A atitude de Lenin, acusando Kautsky de romper irremediável e decididamente com o marxismo [50] etc., não decorreu de uma reflexão teórica, com base científica, mas de uma paixão política. O objetivo das diatribes, com que ele contribuiu para dogmatizar o marxismo, não consistiu em convencer, mas em vencer, em estigmatizar os que pensavam diferentemente, pois todo o seu esforço visava, antes de mais nada, a promover a revolução na Rússia e no resto da Europa. O próprio Kautsky reconheceu que Lenin fora um homem dos mais persistentes, inabaláveis, com uma vontade desafiante, e comparou-o a Bismarck [51], inclusive por compreender muito bem o significado da força armada, na política, e aplicá-la, implacavelmente, no momento decisivo. Ponderou, porém, que, ao contrário de Bismarck, que estudava cuidadosamente os Estados, com os quais tinha de ligar seu poder e as relações de classe neles existentes, Lenin nunca conseguiu entender completamente as peculiaridades sociais e políticas da Europa Ocidental, embora lá houvesse vivido, como emigrante, várias décadas. Sua política, adaptada completamente às peculiaridades da Rússia, foi, com respeito aos países estrangeiros, baseada na expectativa da revolução mundial, a qual, desde o começo, devia ter parecido uma ilusão para qualquer um que conhecesse a Europa Ocidental, Kautsky aduziu [52]. Com efeito, a política de Lênin, sua concepção de partido e seu comportamento político, marcado pelo voluntarismo, refletiram as idiossincrasias culturais da Rússia, onde em 8 de março de 1917 (23 de fevereiro pelo calendário gregoriano [53]) a revolução finalmente irrompeu, possibilitando o ressurgimento do Soviet de Deputados Operários e Soldados e compelindo o Tsar Nicholas II a abdicar do trono.

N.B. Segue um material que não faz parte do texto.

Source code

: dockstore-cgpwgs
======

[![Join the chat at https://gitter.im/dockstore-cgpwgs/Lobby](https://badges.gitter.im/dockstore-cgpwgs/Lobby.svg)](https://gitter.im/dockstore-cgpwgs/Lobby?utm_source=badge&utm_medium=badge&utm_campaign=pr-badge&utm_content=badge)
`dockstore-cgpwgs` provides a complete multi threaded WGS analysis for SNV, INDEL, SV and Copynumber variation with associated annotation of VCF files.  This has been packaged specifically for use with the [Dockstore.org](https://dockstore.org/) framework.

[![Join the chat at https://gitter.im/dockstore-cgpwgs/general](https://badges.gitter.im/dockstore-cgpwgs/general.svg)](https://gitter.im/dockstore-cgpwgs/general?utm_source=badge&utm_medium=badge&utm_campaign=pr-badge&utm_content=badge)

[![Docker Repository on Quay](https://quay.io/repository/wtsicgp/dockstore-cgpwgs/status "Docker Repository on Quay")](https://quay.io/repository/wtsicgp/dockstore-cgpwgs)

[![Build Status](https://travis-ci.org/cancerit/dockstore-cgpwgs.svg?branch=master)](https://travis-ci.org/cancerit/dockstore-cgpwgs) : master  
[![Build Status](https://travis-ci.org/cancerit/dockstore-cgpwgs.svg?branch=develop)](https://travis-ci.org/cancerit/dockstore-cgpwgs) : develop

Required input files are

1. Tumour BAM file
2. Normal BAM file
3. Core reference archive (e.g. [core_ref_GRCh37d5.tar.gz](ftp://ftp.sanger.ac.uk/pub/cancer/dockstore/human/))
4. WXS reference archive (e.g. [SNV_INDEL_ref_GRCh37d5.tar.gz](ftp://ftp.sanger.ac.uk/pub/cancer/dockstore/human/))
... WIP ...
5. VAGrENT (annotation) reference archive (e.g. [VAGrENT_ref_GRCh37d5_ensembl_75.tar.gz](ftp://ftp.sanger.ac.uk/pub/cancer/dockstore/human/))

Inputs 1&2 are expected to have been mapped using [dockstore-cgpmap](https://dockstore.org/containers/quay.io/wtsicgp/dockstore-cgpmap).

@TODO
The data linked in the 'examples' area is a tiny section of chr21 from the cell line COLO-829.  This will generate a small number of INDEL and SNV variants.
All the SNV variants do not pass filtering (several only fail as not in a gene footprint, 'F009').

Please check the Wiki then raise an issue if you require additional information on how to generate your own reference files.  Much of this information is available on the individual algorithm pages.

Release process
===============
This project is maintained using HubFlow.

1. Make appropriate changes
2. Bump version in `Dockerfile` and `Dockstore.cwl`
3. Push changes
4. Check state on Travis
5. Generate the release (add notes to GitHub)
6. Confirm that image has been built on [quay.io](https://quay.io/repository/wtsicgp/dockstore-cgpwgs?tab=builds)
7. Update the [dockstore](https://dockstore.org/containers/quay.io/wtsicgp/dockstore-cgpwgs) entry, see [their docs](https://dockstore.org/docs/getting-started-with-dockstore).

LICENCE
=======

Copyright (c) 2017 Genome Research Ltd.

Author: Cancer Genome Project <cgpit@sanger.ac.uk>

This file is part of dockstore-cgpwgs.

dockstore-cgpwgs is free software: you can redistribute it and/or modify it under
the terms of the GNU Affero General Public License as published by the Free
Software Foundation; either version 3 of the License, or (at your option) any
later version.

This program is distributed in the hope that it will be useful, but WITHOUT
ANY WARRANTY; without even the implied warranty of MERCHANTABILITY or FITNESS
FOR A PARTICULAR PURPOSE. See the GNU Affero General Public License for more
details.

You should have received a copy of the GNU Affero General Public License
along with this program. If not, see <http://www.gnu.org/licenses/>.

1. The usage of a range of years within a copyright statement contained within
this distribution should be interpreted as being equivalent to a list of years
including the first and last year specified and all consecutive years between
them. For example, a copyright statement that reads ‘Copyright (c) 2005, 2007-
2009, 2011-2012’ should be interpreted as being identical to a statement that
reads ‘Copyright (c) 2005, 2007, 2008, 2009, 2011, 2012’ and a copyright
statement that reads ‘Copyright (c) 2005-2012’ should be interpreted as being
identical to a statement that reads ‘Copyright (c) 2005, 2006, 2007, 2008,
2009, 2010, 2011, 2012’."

A revolução socialista não se estendeu a toda à Europa. E a história, que se desdobrou com a Segunda Guerra Mundial e, por fim, o desmoronamento da URSS demonstrou que a hipótese de Kautsky estava mais correta e mais próxima da realidade do que a expectativa de Lênin. As grandes potências formaram um grande cartel, o G7 (o grupo das sete nações mais industrializadas), para ajustar os problemas econômicos, e têm na OTAN seu instrumento bélico. E o ultra-imperialismo configurou-se com a supremacia dos EUA, desde o fim da Segunda Guerra Mundial, mas, sobretudo, após o colapso do Bloco Soviético, que abriu novos mercados, concorrendo para impulsionar o processo de internacionalização ou globalização da economia capitalista. As contradições de interesses entre as potências industriais, decerto, não desapareceram completamente, porém nada autoriza a supor que elas, entre si, possam chegar a um conflito armado. As guerras passaram a ser com os países que se encontram na periferia do sistema.


*Luiz Alberto Moniz Bandeira é cientista político e professor emérito de política exterior da Universidade de Brasília.